> **Task to carry out**:
Using the listing below, report all lines holding the word "higher".

> **Listed records**:
____
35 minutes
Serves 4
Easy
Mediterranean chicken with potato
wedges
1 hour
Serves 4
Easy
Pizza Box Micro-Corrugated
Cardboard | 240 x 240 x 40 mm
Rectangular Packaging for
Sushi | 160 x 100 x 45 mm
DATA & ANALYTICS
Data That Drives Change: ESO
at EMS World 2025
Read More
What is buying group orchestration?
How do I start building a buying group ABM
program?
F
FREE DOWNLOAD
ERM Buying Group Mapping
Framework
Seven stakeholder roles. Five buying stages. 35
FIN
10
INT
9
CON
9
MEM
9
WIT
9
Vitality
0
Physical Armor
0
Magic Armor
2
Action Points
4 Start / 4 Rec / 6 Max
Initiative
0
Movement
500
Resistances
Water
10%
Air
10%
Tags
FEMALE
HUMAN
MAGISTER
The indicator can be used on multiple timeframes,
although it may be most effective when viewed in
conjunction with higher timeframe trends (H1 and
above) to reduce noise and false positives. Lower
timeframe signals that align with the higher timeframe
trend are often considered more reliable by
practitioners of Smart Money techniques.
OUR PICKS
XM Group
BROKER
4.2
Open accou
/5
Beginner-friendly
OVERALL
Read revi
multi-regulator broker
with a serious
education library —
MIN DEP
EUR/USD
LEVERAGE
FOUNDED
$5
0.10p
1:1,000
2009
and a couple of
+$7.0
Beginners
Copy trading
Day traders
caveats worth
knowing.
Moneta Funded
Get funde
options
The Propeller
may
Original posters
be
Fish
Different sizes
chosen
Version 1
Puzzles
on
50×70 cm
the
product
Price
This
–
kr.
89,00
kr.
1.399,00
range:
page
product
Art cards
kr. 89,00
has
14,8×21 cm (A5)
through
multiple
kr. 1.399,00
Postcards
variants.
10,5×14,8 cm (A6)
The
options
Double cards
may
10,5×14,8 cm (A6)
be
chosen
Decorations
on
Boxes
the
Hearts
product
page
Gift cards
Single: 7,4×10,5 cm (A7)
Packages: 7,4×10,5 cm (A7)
____
> **Expected answer**:
conjunction with higher timeframe trends (H1 and
timeframe signals that align with the higher timeframe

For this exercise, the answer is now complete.